Color histogram of the cat picture above with the horizontal axis representing RGB values and the vertical axis representing the frequency of these values.

This tutorial shows how to compute a color histogram of an image with the help of compute shaders in Unity. In particular, it shows how to use an atomic function such that multiple threads (i.e., multiple calls to a compute shader function) can access the same memory location. It also shows how to use compute buffers. If you are not familiar with compute shaders in Unity, you should read Section “Computing Image Effects” first.

Computing Color Histograms in General[edit]

An RGB color histogram of an image is a bar chart that shows for each value of the red, green, and blue channel, how many pixels of the image feature that value. For example, how many pixels have a red value of 0, how many pixels have a green value of 0, etc. For a color resolution of 8 bits, there are 256 possible values (0 to 255) of the red, green, and blue channels; thus, a RGB color histogram specifies 3 × 256 = 768 numbers. If an alpha channel is also included, the RGBA color histogram consists of 4 × 256 = 1024 numbers.

To compute such an RGBA color histogram, a program would first initialize the 1024 numbers of the histogram to 0. Then it looks at each pixel of the image and increment (by 1) the four numbers in the histogram for the specific red, green, blue, and alpha values of the pixel. Since the same operations are performed for each pixel, this problem is easy to parallelize, except that two different threads for two different pixels might try to increment the same number of the histogram at the same time, which can lead to problems that are called race conditions. These problems can be avoided if the operation to increment one of the numbers of the histogram is an atomic operation, i.e., if it cannot be interrupted by other threads. This is what we use in the compute shader of this tutorial.

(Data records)
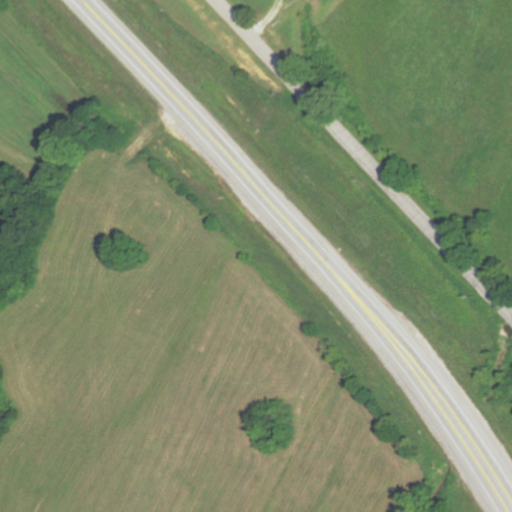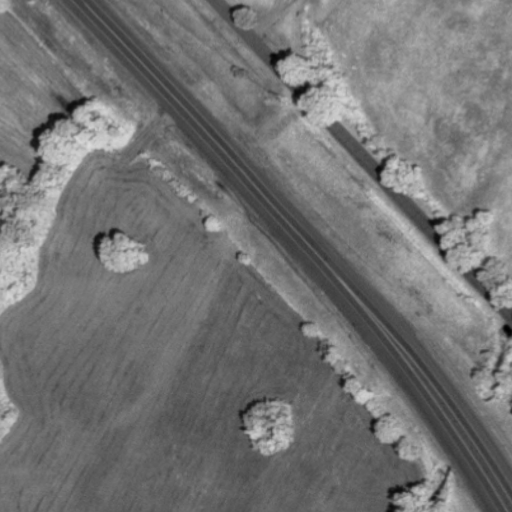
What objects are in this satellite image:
road: (360, 159)
road: (304, 243)
road: (498, 277)
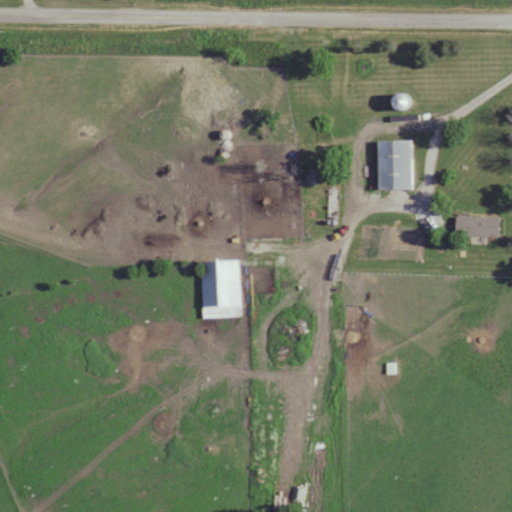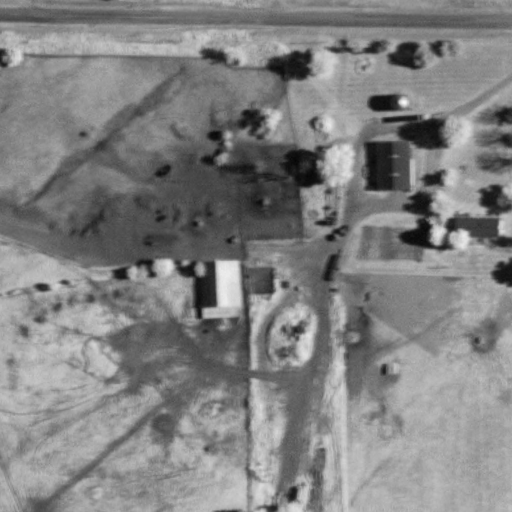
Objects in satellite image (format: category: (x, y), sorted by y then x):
road: (255, 17)
building: (392, 163)
building: (476, 226)
building: (220, 288)
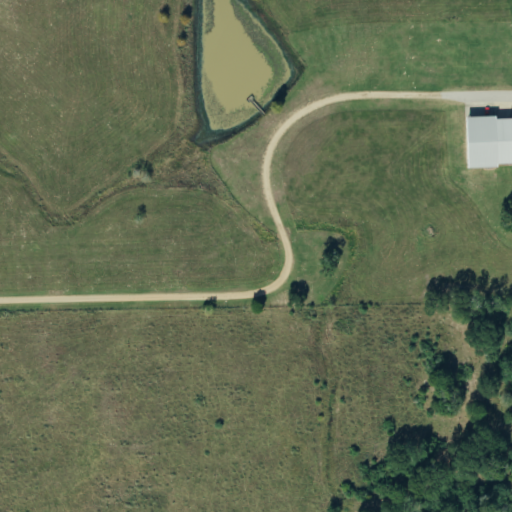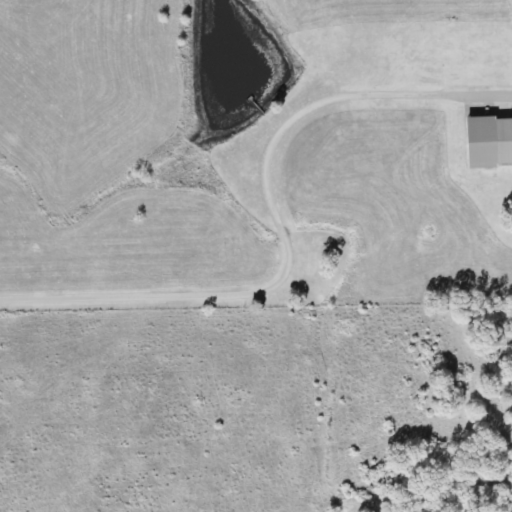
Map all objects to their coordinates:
building: (486, 141)
road: (278, 222)
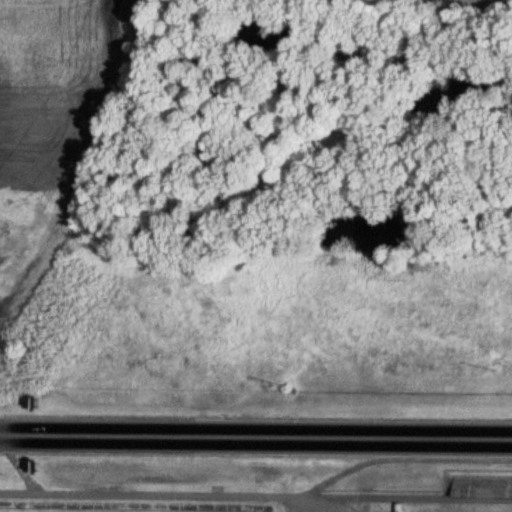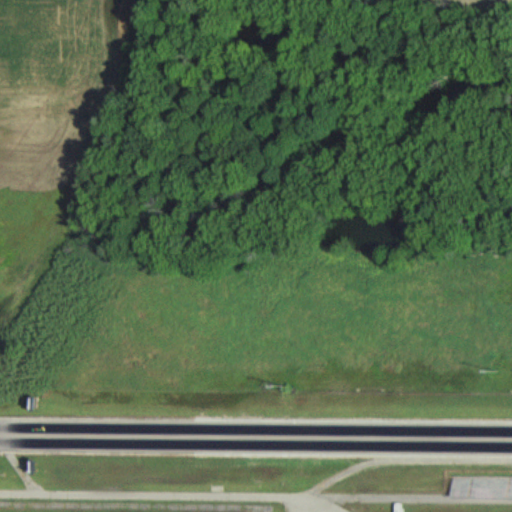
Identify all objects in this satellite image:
stadium: (481, 435)
raceway: (256, 436)
road: (401, 460)
road: (150, 498)
road: (314, 505)
road: (300, 506)
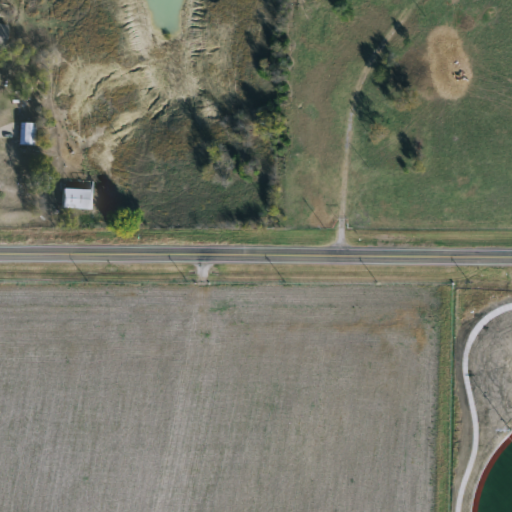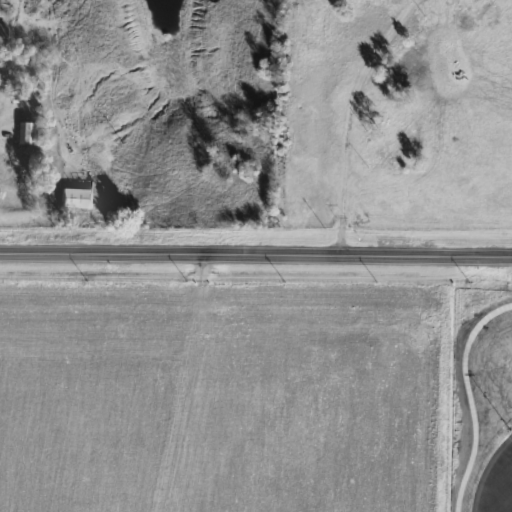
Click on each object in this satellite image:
building: (0, 27)
building: (0, 29)
road: (345, 120)
building: (20, 133)
building: (20, 133)
building: (72, 199)
building: (72, 199)
road: (255, 257)
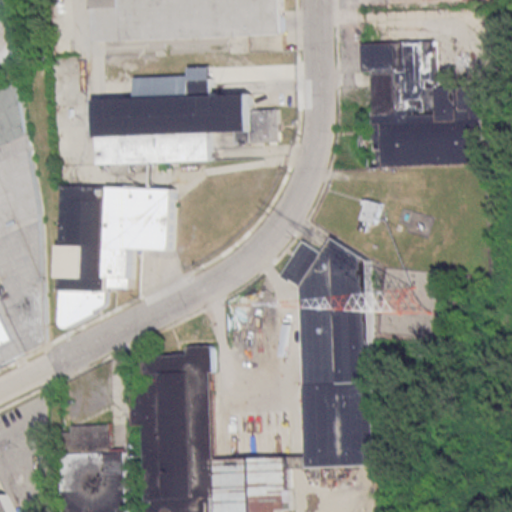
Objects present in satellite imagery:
building: (186, 18)
building: (187, 18)
building: (13, 42)
building: (422, 108)
building: (423, 109)
building: (180, 120)
building: (182, 123)
building: (372, 214)
building: (375, 215)
building: (145, 226)
building: (22, 241)
building: (110, 242)
building: (90, 252)
road: (248, 259)
road: (291, 319)
building: (340, 353)
building: (341, 354)
road: (225, 362)
building: (203, 444)
building: (206, 445)
building: (97, 471)
building: (99, 471)
building: (5, 504)
building: (8, 505)
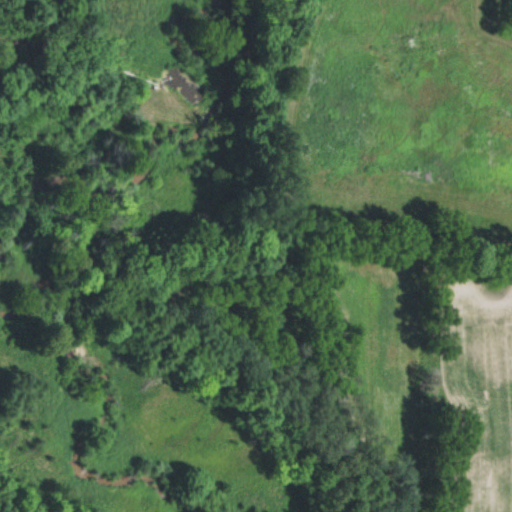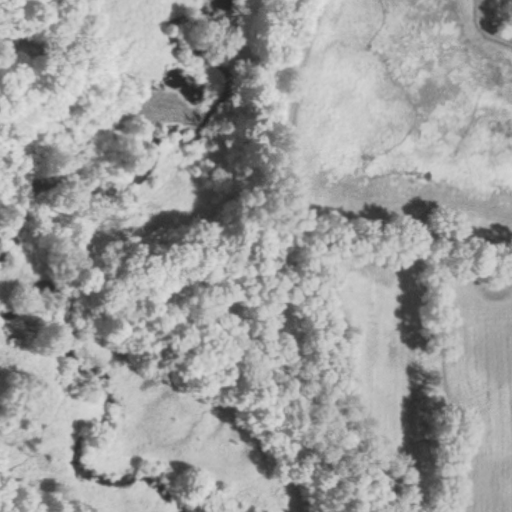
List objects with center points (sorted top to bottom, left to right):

§ **TASK INSTRUCTIONS**:
(a) Retype the histogram tutorial word for word, starting with "Computing Color Histograms" and going on through "256 = 1024 numbers.".
(b) According to the histogram tutorial, why should incrementing a number of the histogram be an atomic operation? Answer in one to three sentences.
(c) Does each statement agree with the histogram tutorial? For each, answer yes or no and quote the deciding words. (i) With 8-bit color resolution, an RGB color histogram specifies 768 numbers. (ii) Before looking at the pixels, the program sets each number of the histogram to 1. (iii) Readers unfamiliar with compute shaders in Unity are told to read Section "Computing Image Effects" first.
Rely only on the histogram tutorial, not the records.

§ **ANSWERS GIVEN**:
(a)
Computing Color Histograms in General[edit]

An RGB color histogram of an image is a bar chart that shows for each value of the red, green, and blue channel, how many pixels of the image feature that value. For example, how many pixels have a red value of 0, how many pixels have a green value of 0, etc. For a color resolution of 8 bits, there are 256 possible values (0 to 255) of the red, green, and blue channels; thus, a RGB color histogram specifies 3 × 256 = 768 numbers. If an alpha channel is also included, the RGBA color histogram consists of 4 × 256 = 1024 numbers.

(b) Two threads handling two different pixels might try to increment the same number of the histogram at the same time, which can lead to race conditions. An atomic operation cannot be interrupted by other threads, so it avoids these problems.

(c)
(i) Yes: "a RGB color histogram specifies 3 × 256 = 768 numbers."
(ii) No: "a program would first initialize the 1024 numbers of the histogram to 0."
(iii) Yes: "If you are not familiar with compute shaders in Unity, you should read Section “Computing Image Effects” first."